Look through the material below and show every line with the word "Smith".

*** Opening of Task material ***

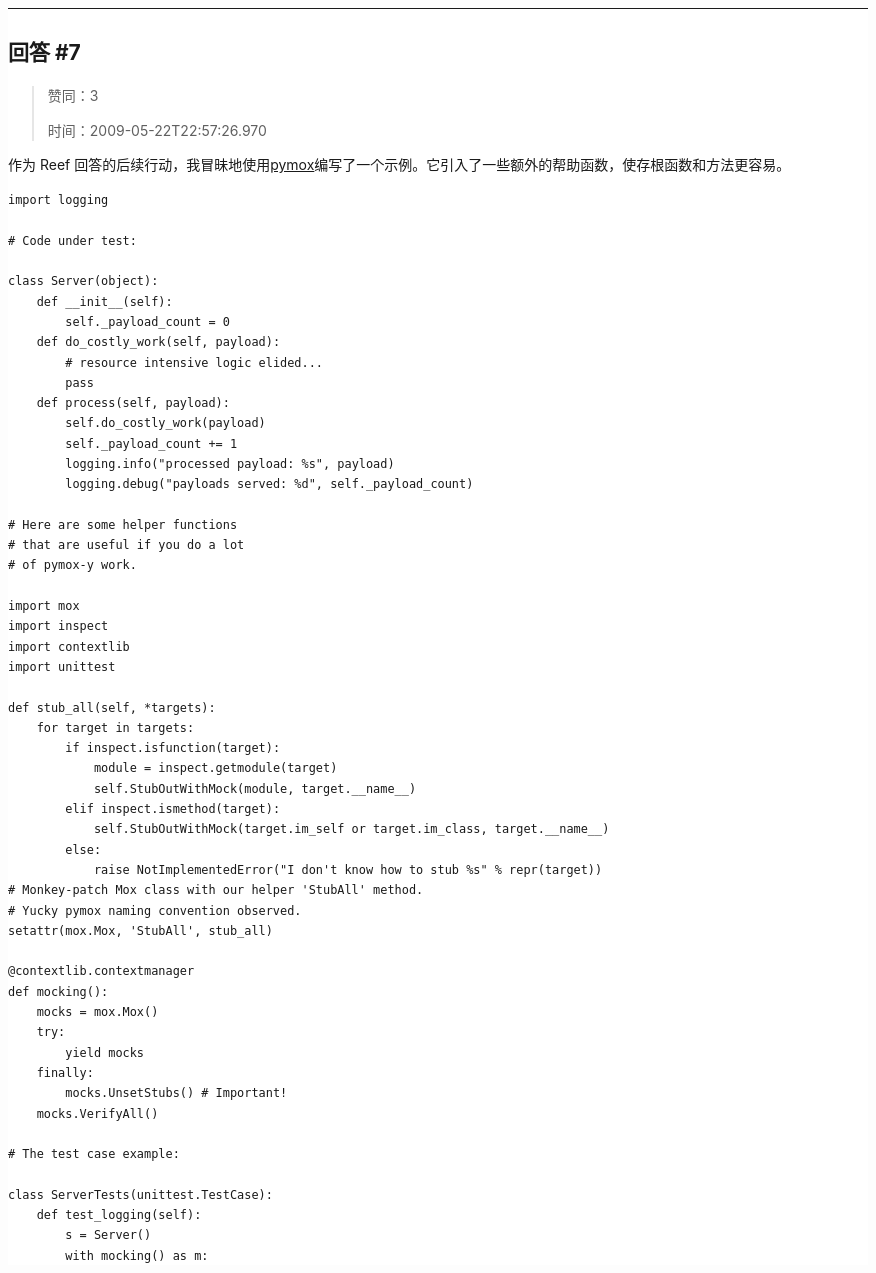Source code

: * * *

## 回答 #7

> 赞同：3
> 
> 时间：2009-05-22T22:57:26.970

作为 Reef 回答的后续行动，我冒昧地使用[pymox](http://code.google.com/p/pymox/)编写了一个示例。它引入了一些额外的帮助函数，使存根函数和方法更容易。

```
import logging

# Code under test:

class Server(object):
    def __init__(self):
        self._payload_count = 0
    def do_costly_work(self, payload):
        # resource intensive logic elided...
        pass
    def process(self, payload):
        self.do_costly_work(payload)
        self._payload_count += 1
        logging.info("processed payload: %s", payload)
        logging.debug("payloads served: %d", self._payload_count)

# Here are some helper functions
# that are useful if you do a lot
# of pymox-y work.

import mox
import inspect
import contextlib
import unittest

def stub_all(self, *targets):
    for target in targets:
        if inspect.isfunction(target):
            module = inspect.getmodule(target)
            self.StubOutWithMock(module, target.__name__)
        elif inspect.ismethod(target):
            self.StubOutWithMock(target.im_self or target.im_class, target.__name__)
        else:
            raise NotImplementedError("I don't know how to stub %s" % repr(target))
# Monkey-patch Mox class with our helper 'StubAll' method.
# Yucky pymox naming convention observed.
setattr(mox.Mox, 'StubAll', stub_all)

@contextlib.contextmanager
def mocking():
    mocks = mox.Mox()
    try:
        yield mocks
    finally:
        mocks.UnsetStubs() # Important!
    mocks.VerifyAll()

# The test case example:

class ServerTests(unittest.TestCase):
    def test_logging(self):
        s = Server()
        with mocking() as m:
```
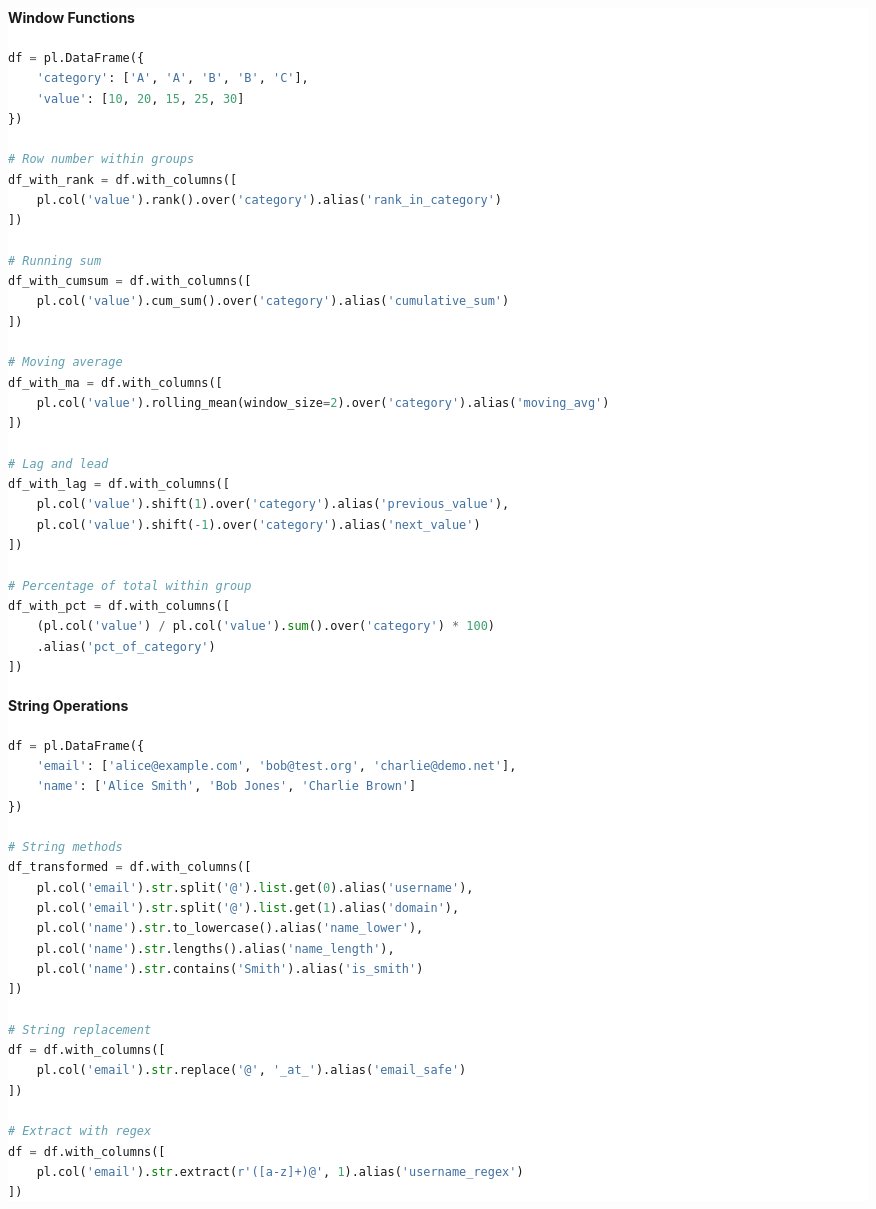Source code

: #### Window Functions

```python
df = pl.DataFrame({
    'category': ['A', 'A', 'B', 'B', 'C'],
    'value': [10, 20, 15, 25, 30]
})

# Row number within groups
df_with_rank = df.with_columns([
    pl.col('value').rank().over('category').alias('rank_in_category')
])

# Running sum
df_with_cumsum = df.with_columns([
    pl.col('value').cum_sum().over('category').alias('cumulative_sum')
])

# Moving average
df_with_ma = df.with_columns([
    pl.col('value').rolling_mean(window_size=2).over('category').alias('moving_avg')
])

# Lag and lead
df_with_lag = df.with_columns([
    pl.col('value').shift(1).over('category').alias('previous_value'),
    pl.col('value').shift(-1).over('category').alias('next_value')
])

# Percentage of total within group
df_with_pct = df.with_columns([
    (pl.col('value') / pl.col('value').sum().over('category') * 100)
    .alias('pct_of_category')
])
```

#### String Operations

```python
df = pl.DataFrame({
    'email': ['alice@example.com', 'bob@test.org', 'charlie@demo.net'],
    'name': ['Alice Smith', 'Bob Jones', 'Charlie Brown']
})

# String methods
df_transformed = df.with_columns([
    pl.col('email').str.split('@').list.get(0).alias('username'),
    pl.col('email').str.split('@').list.get(1).alias('domain'),
    pl.col('name').str.to_lowercase().alias('name_lower'),
    pl.col('name').str.lengths().alias('name_length'),
    pl.col('name').str.contains('Smith').alias('is_smith')
])

# String replacement
df = df.with_columns([
    pl.col('email').str.replace('@', '_at_').alias('email_safe')
])

# Extract with regex
df = df.with_columns([
    pl.col('email').str.extract(r'([a-z]+)@', 1).alias('username_regex')
])
```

*** Close of Task material ***

## Answer space:
    'name': ['Alice Smith', 'Bob Jones', 'Charlie Brown']
    pl.col('name').str.contains('Smith').alias('is_smith')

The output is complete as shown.